I'm not upset about anything. People in this thread have literally said "rolls eyes" about this Nintendo Direct, and largely seem to be turning their noses up at it. Why? Because the Wii U isn't doing great? Do people realize that the Wii U and 3DS would have separate marketing divisions? Why would Nintendo *not* do a 3DS Nintendo Direct, if there are games to present?

I don't understand why people would have disdain for a Nintendo Direct about a console that they own, and clearly enjoy. If Nintendo Directs don't interest you, then why not just be indifferent?

It reeks of hipsterism.


----------



## plasma (Nov 13, 2013)

I am hoping they mention about this Flipnote Memo-type thing that was ment to be released a year or 2 ago aha, and hopefully some new Kirby/Yoshi 3DS news.
Dont forget Smash Bros.


----------



## ForteGospel (Nov 13, 2013)

Puppy_Washer said:


> I'm not upset about anything. People in this thread have literally said "rolls eyes" about this Nintendo Direct, and largely seem to be turning their noses up at it. Why? Because the Wii U isn't doing great? Do people realize that the Wii U and 3DS would have separate marketing divisions? Why would Nintendo *not* do a 3DS Nintendo Direct, if there are games to present?
> 
> I don't understand why people would have disdain for a Nintendo Direct about a console that they own, and clearly enjoy. If Nintendo Directs don't interest you, then why not just be indifferent?
> 
> It reeks of hipsterism.


welcome to gbatemp


----------



## Pedeadstrian (Nov 13, 2013)

Puppy_Washer said:


> I'm not upset about anything. People in this thread have literally said "rolls eyes" about this Nintendo Direct, and largely seem to be turning their noses up at it. Why? Because the Wii U isn't doing great? Do people realize that the Wii U and 3DS would have separate marketing divisions? Why would Nintendo *not* do a 3DS Nintendo Direct, if there are games to present?

_TASK TO COMPLETE_.
List each distinct username in the forum thread, counting both the people whose names head posts and the people who are quoted. The material that comes next is separate from the forum thread.

(Element location data)
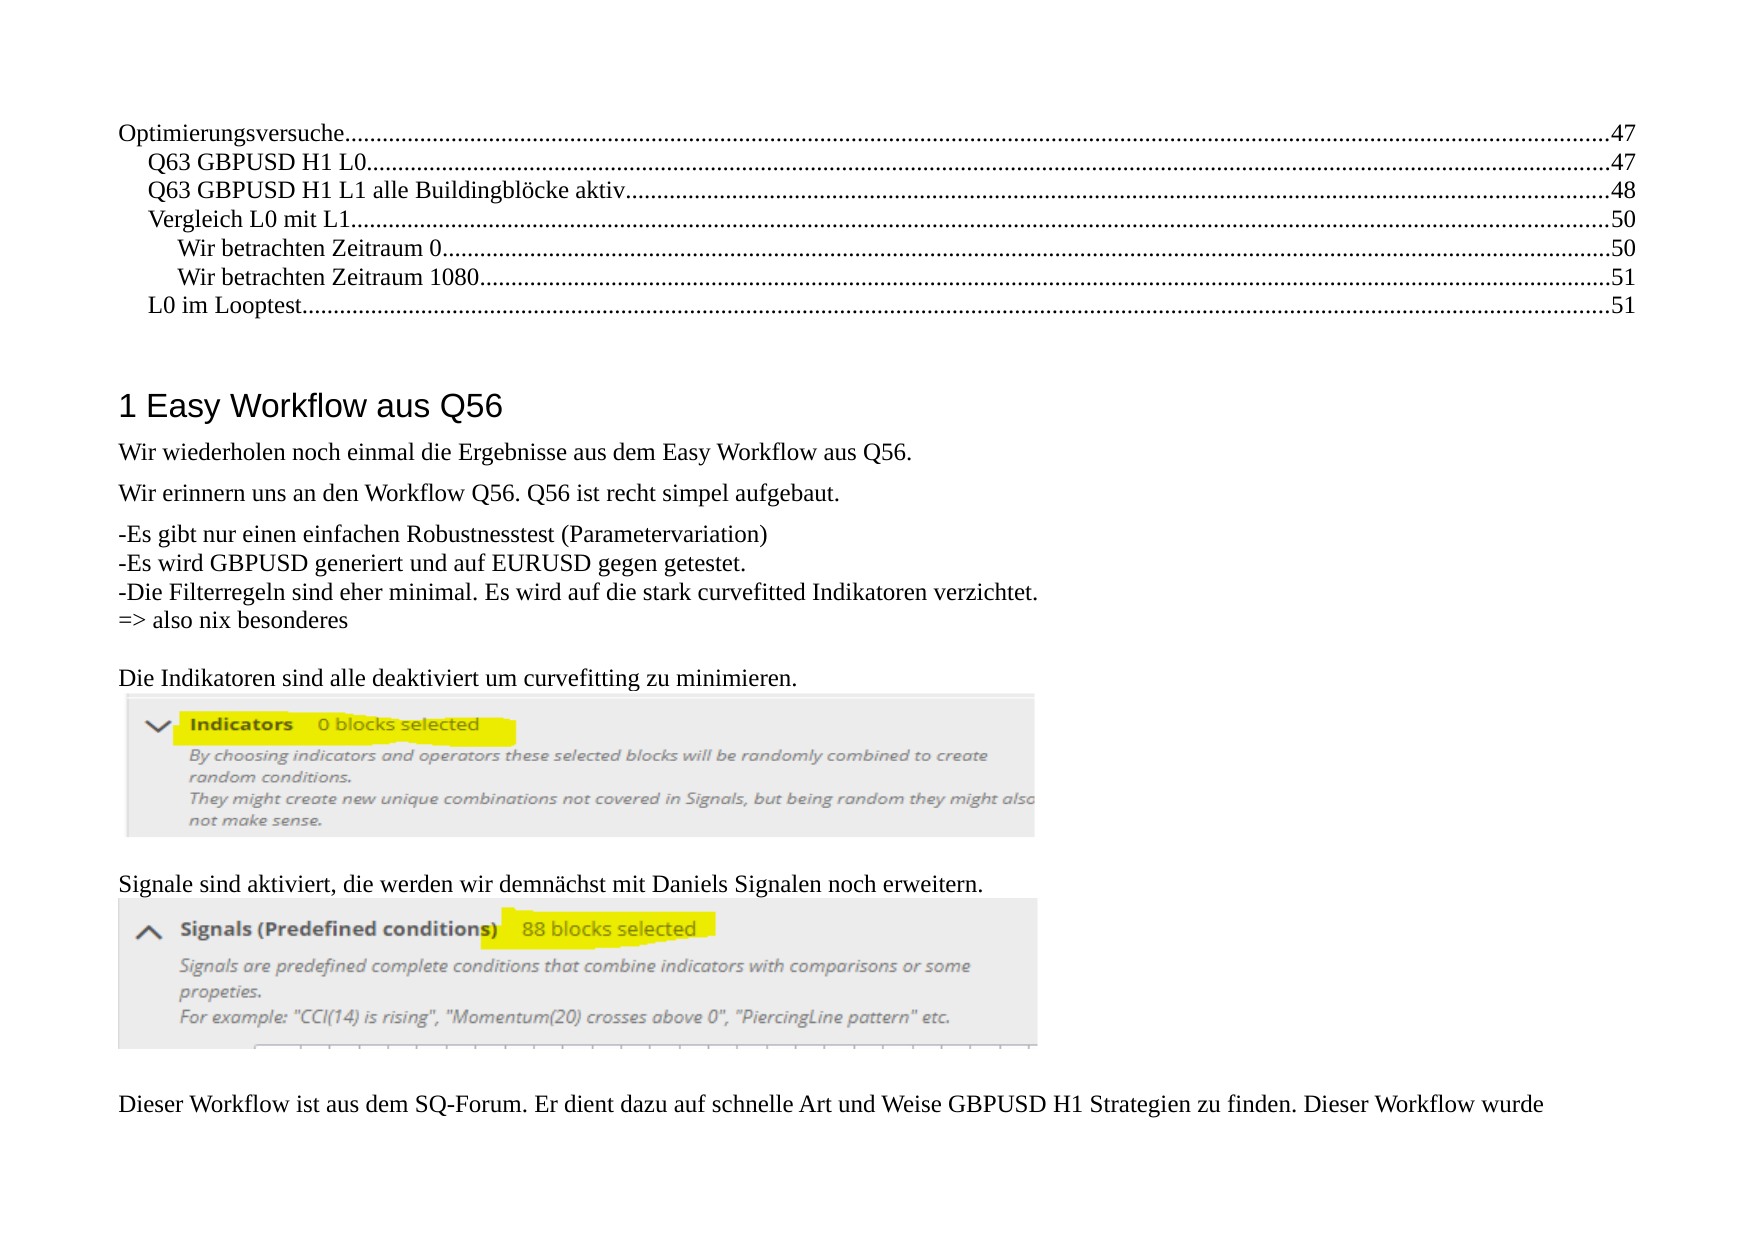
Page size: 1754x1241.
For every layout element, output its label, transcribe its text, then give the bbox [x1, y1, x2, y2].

text L0 im Looptest 51 [148, 291, 1636, 319]
text Wir erinnern uns an den Workflow Q56. Q56 ist recht simpel aufgebaut. [118, 478, 1636, 507]
text Optimierungsversuche 47 [118, 118, 1636, 147]
text -Es gibt nur einen einfachen Robustnesstest (Parametervariation) -Es wird GBPUSD generiert und auf EURUSD gegen getestet. -Die Filterregeln sind eher minimal. Es wird auf die stark curvefitted Indikatoren verzichtet. => also nix besonderes Die Indikatoren sind alle deaktiviert um curvefitting zu minimieren. Signale sind aktiviert, die werden wir demnächst mit Daniels Signalen noch erweitern. [118, 519, 1636, 1048]
text Q63 GBPUSD H1 L1 alle Buildingblöcke aktiv 48 [148, 176, 1636, 204]
text Vergleich L0 mit L1 50 [148, 204, 1636, 233]
text Wir betrachten Zeitraum 0 50 [177, 233, 1636, 262]
picture [118, 898, 1041, 1049]
subtitle 1 Easy Workflow aus Q56 [118, 386, 1636, 424]
picture [118, 691, 1038, 841]
text Q63 GBPUSD H1 L0 47 [148, 147, 1636, 176]
text Wir betrachten Zeitraum 1080 51 [177, 262, 1636, 291]
text Dieser Workflow ist aus dem SQ-Forum. Er dient dazu auf schnelle Art und Weise GBPUSD H1 Strategien zu finden. Dieser Workflow wurde [118, 1089, 1636, 1118]
text Wir wiederholen noch einmal die Ergebnisse aus dem Easy Workflow aus Q56. [118, 437, 1636, 466]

_SOLUTION FOR THIS EXERCISE_.
Puppy_Washer, plasma, ForteGospel, Pedeadstrian